Another central question to this study concerns the specific gene modifications that occur in humans. To target those modifications and understand their function, we need the capacity to interact with them specifically, and this became possible with CRISPR-Cas technology. Being here at the Life Sciences Center is a unique setting for this type of project because we will be able to use new genome editing tools to target specific genome changes that happened when humans developed as a species, to understand how they changed the glycocalyx and how changes in the glycocalyx change how our brain forms.
So, you can see how this project not only creates the opportunity for co-creation with external labs but also within our own Center. Having such a fantastic international team here within VU LSC-EMBL Partnership Institute, also makes a huge difference. My colleagues such as Dr. Steve Jones and Dr. Patrick Pausch, who both develop gene editing technologies, and were also recipients of ERC grants, are a great sounding board as well as invaluable support.
It would appear that EMBL has been a successful venture in as much as it has been able to secure a steady flow of prestigious funding within its short life?
You could say that. There have been six ERC grants in Lithuania in total until now. Four of them have been at the Life Sciences Center, and three of them have been in the past three years within the Partnership Institute. This essentially shows that this type of collaboration as a Partnership Institute—which is costly and requires significant installation grants to establish the groups—actually brings more money back. And it not only gives back in terms of luring significant funding. It provides new technologies and new therapies—that’s the only way to develop them. If we only talk about genome editing, for example, we can now treat sickle cell anemia and thalassemia. There was a recent case where a genome editing tool was developed specifically for a child with a liver disorder—a baby in the UK. Essentially, we see it benefits everyone.
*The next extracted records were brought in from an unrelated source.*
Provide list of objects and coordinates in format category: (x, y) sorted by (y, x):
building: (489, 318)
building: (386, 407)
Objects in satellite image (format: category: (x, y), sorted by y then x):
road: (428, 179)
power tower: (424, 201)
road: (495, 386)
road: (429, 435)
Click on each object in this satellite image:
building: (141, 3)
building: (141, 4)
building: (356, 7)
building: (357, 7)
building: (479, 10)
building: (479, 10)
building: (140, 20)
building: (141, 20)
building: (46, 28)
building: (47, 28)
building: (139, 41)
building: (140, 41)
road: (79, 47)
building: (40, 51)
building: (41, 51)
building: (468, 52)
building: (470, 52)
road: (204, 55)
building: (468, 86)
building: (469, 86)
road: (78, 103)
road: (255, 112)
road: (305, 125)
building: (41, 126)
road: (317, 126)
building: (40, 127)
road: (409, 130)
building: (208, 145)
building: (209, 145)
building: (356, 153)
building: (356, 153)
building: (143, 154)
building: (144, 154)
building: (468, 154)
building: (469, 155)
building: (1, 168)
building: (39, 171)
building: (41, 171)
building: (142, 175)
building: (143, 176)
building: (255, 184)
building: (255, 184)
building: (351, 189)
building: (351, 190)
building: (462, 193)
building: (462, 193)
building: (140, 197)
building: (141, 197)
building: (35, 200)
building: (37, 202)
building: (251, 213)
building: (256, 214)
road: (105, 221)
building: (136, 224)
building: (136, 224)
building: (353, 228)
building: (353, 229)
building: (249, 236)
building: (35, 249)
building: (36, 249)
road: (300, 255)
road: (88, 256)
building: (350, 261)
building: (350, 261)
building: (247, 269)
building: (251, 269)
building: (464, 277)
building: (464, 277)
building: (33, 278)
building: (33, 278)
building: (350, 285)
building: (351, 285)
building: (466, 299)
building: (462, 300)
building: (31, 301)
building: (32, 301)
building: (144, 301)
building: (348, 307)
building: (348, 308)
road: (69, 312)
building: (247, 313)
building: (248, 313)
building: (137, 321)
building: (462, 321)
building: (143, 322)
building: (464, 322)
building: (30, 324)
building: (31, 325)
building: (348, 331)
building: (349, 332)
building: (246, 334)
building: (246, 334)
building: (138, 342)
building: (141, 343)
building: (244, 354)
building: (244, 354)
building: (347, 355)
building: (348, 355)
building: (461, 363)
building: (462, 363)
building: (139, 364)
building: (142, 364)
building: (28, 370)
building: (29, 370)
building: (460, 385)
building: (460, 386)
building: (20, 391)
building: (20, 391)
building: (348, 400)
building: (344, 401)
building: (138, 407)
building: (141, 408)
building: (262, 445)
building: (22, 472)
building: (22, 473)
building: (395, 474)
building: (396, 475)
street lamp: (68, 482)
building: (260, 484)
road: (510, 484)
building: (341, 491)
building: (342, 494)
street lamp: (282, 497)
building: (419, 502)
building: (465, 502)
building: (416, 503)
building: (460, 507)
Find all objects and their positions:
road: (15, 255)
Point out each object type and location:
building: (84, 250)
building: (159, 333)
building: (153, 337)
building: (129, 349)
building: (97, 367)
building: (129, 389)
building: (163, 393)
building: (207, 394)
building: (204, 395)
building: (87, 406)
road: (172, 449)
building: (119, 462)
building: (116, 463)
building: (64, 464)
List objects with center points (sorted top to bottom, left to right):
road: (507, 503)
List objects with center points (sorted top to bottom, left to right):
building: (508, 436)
Do you have any final thoughts?
Lithuania has shown time and again that it has the strength, first of all, to dream, but then to do the work to make those dreams a reality. We see this looking all the way back to the restoration of independence. After all, we’ve gone from almost nothing to being one of the most successful economies in the EU in a space of 30 years. Think of basketball, our startups like Vinted and Nord VPN, even just our capital and how it has remade itself as a thoroughly contemporary and bustling centre. Here at VU LSC-EMBL Partnership Institute, we are now part of that narrative, and with our international team, we are showing how global we are not only in aspiration, but also world-class as an attractor of talent and ideas that will have a global impact.